For there is nothing brisker than his life when in motion.
- There’s a Shakespeare echo on page 36. Roberta says to be a duchess is consummation devoutly to be wished, but then she can’t remember where the quote came from. It’s from Hamlet in “To Be Or Not to Be” talking about death… a bleaker thing to wish for than Roberta’s comment about the title of duchess.
- Part of Roberta and Villiers’s conversation circles around a Shakespeare poem, The Rape of Lucrece. This is not a cheerful poem, and I don’t really recommend it for light reading. But if you’d like to dip in, here’s a link to the whole text.
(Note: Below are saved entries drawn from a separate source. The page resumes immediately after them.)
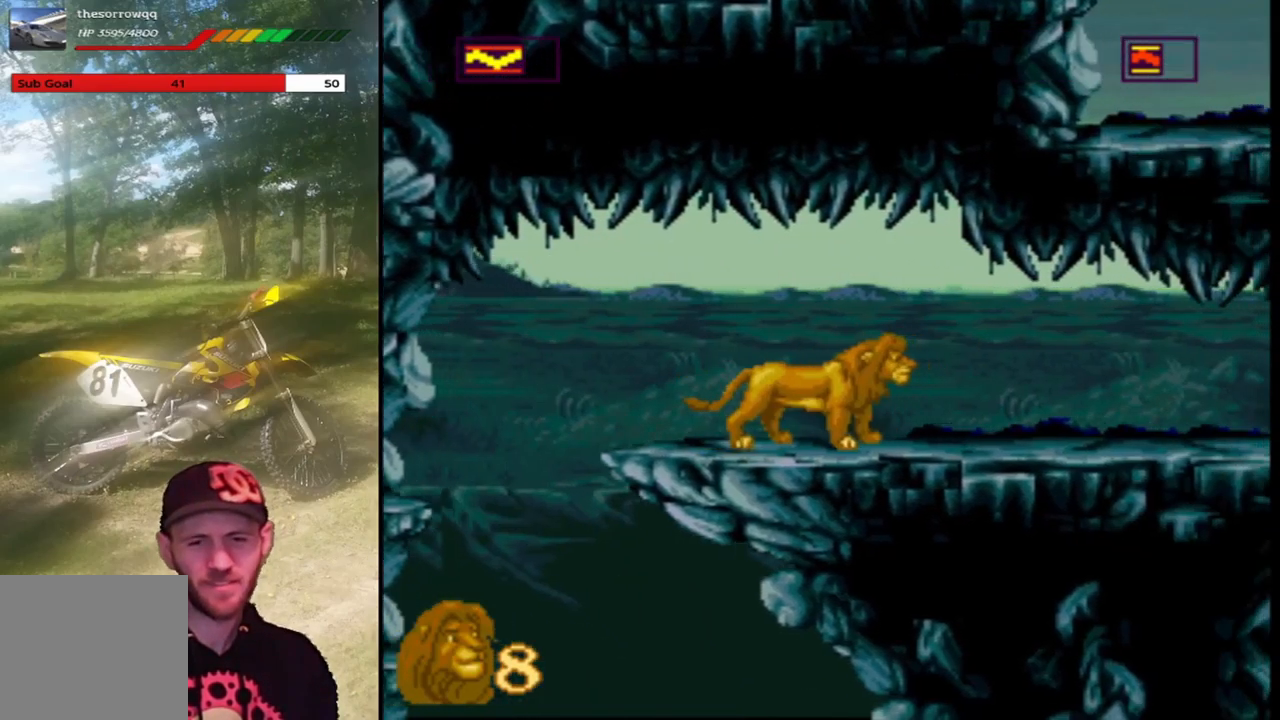
{"buttons": ["DPAD_RIGHT"], "left_stick": "center", "events": [[133, "DPAD_RIGHT", "down"]]}
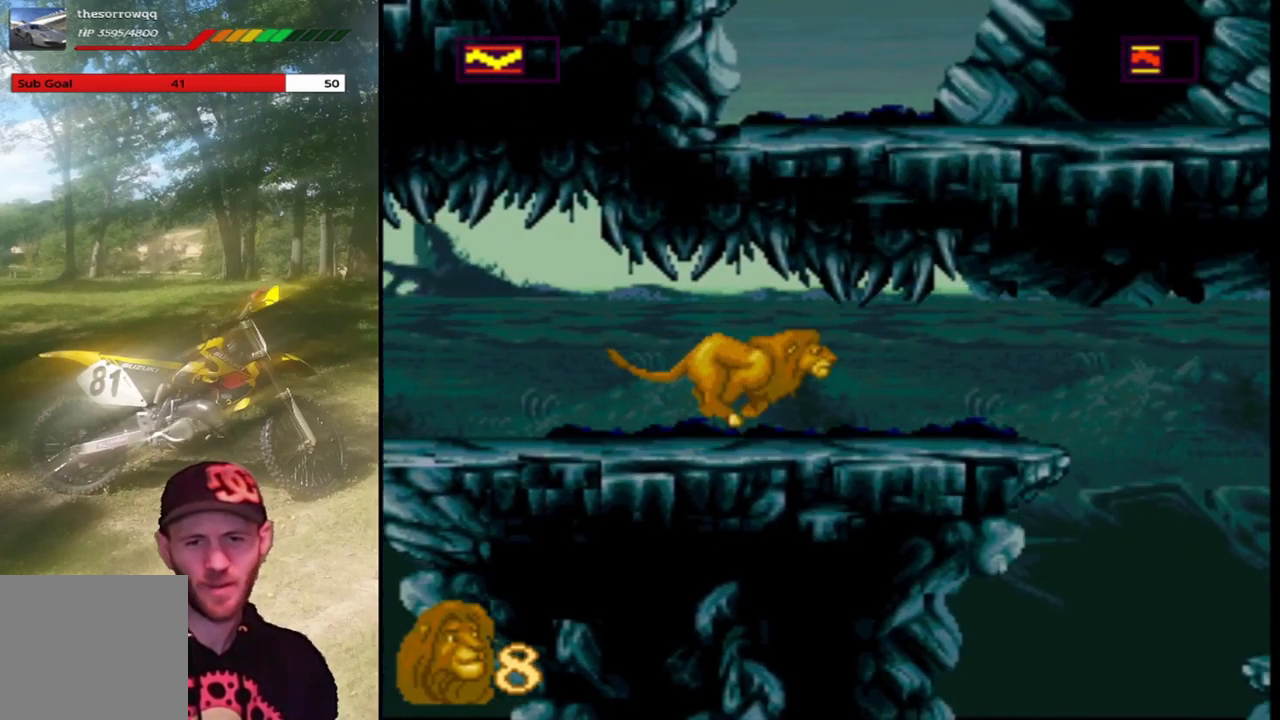
{"buttons": ["DPAD_RIGHT"], "left_stick": "center", "events": [[167, "DPAD_RIGHT", "up"], [467, "DPAD_RIGHT", "down"]]}
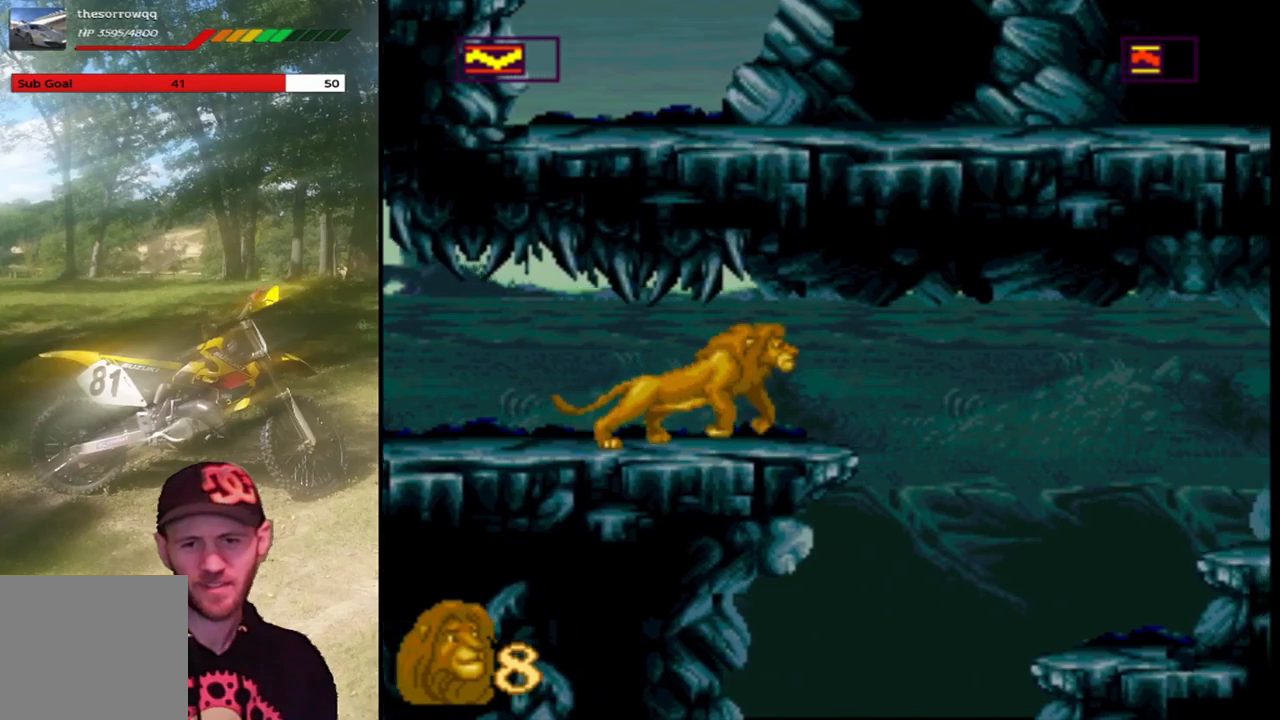
{"buttons": ["DPAD_RIGHT"], "left_stick": "center", "events": []}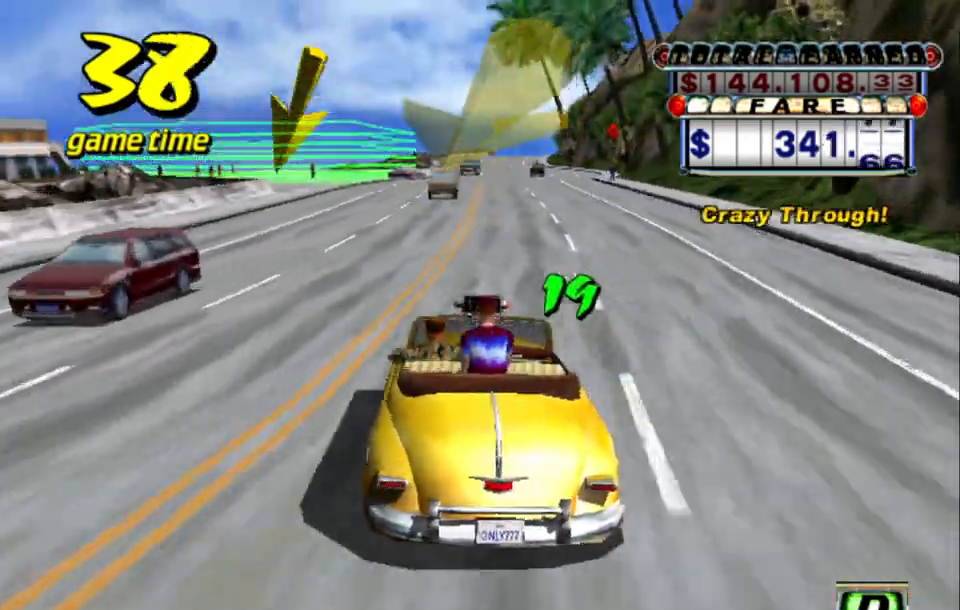
Gameplay with keyboard; each line is a JSON object with the keys held at the frame after it. "events" lists presses ("down") and releases ("up") of "a", "down", "left", "return", "right", "s", "space", "tab" and "up" between this image and that frame as [ms after this image, input, new state], when the widget could be followed in between. No other keys are recorded. Mouse input is not recorded.
{"keys": [], "events": [[34, "left", "up"], [317, "up", "up"]]}
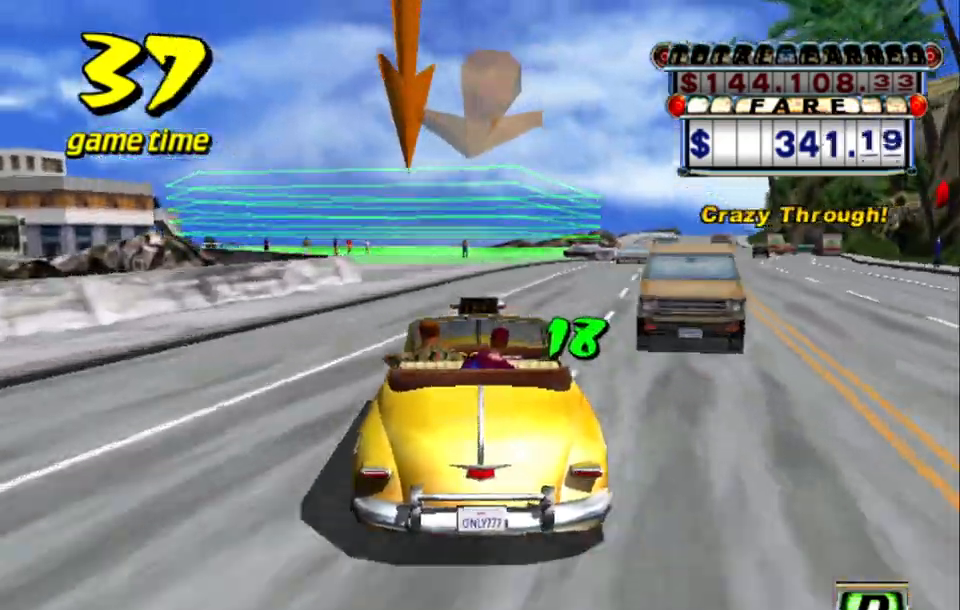
{"keys": ["a", "down"], "events": [[17, "a", "down"], [67, "down", "down"], [150, "right", "down"], [200, "right", "up"]]}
- Damon makes fun of one of my favorite love poems on page 163: Christopher Marlowe’s “The Passionate Shepherd to his Love.” Marlowe doesn’t talk of parsnips but of making beds of roses for his beloved. Here’s the whole poem, for your pleasure.
- Want to know Damon’s point of view? Read the extra chapter three of Desperate Duchesses to find out!
- When I first designed the plot of Desperate Duchesses , I thought I would detail the chess games on the website. But you know…chess is complicated to follow and my guess is that few chess masters are going to check eloisajames.com to see whether I correctly notated the Center Game played in Leipzig in 1903 (which was Jemma and Villiers’ first match). So let me assure you that every game I describe was a true game, played between masters, as notated in a wonderful book called The Fireside Book of Chess. This book delights in exuberant comments, such as this:
“Blunders have been made by all classes of chess players – beginners, dubs, tyros, wood-pushers, amateurs, grandmasters and World Champions! Take heart, all of you! For here is an example of an almost incredible blunder made by the most brilliant player that ever lived! Alekhine, conqueror of Capablanca for the World Championship, profound analyst without peer, creator of dazzling combinations, makes a horrible mistake…”
- The tone of excitement in this book was invaluable to me in shaping my own master chess players – and in visualizing Benjamin, who killed himself for love of the sport.